Hutchinson-Gilford progeria syndrome: unraveling the genetic basis, symptoms, and advancements in therapeutic approaches.

Hutchinson-Gilford Progeria syndrome (HGPS) serves as a prominent model for Progeroid syndromes, a group of rare genetic disorders characterized by accelerated aging. This review explores the genetic basis, clinical presentation, and complications of HGPS. HGPS is caused by mutations in the LMNA gene, resulting in the production of a defective structural protein, prelamin A. This protein contains a "CAAX" motif, where C represents cysteine, and its abnormal processing is central to the disease's pathology. HGPS leads to multiple organ systems being affected, including cardiovascular, skeletal, neurological, and dermatological systems, causing severe disability and increased mortality. Cardiovascular issues are particularly significant in HGPS and are crucial for developing therapeutic strategies. Recent advances in treatment modalities offer promise for managing HGPS. Farnesyltransferase inhibitors and genetic interventions, such as CRISPR-Cas9, have shown potential in mitigating progerin-associated symptoms, with encouraging results observed in preclinical and clinical studies.
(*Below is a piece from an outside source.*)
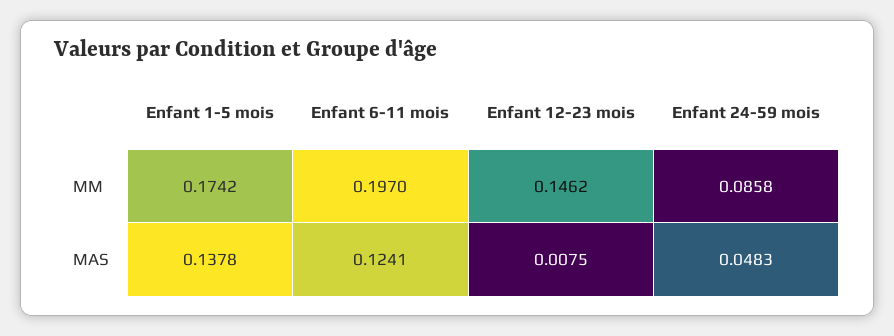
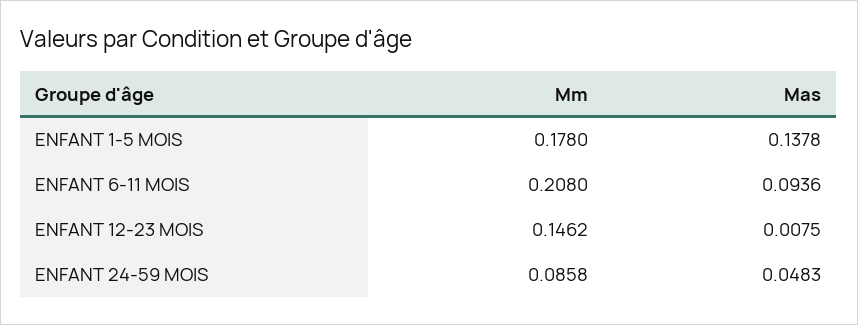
Enfant 1-5 mois, MM: 0.1742 -> 0.178
Enfant 6-11 mois, MM: 0.197 -> 0.208
Enfant 6-11 mois, MAS: 0.1241 -> 0.0936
Additionally, emerging therapies such as rapamycin, sulforaphane, and MG132 hold promise in targeting underlying disease mechanisms. Comprehensive management approaches, including growth hormone therapy, retinoids, and dental care, are emphasized to enhance overall patient well-being. Despite progress, further research is essential to unravel the complex pathophysiology of Progeroid syndromes and develop effective treatments. Continued focus on therapies that address progerin accumulation and its downstream effects is vital for improving patient care and outcomes for individuals affected by HGPS and related disorders. This review highlights ongoing efforts to understand and combat Progeroid syndromes, aiming to alleviate the burdens imposed by these debilitating conditions.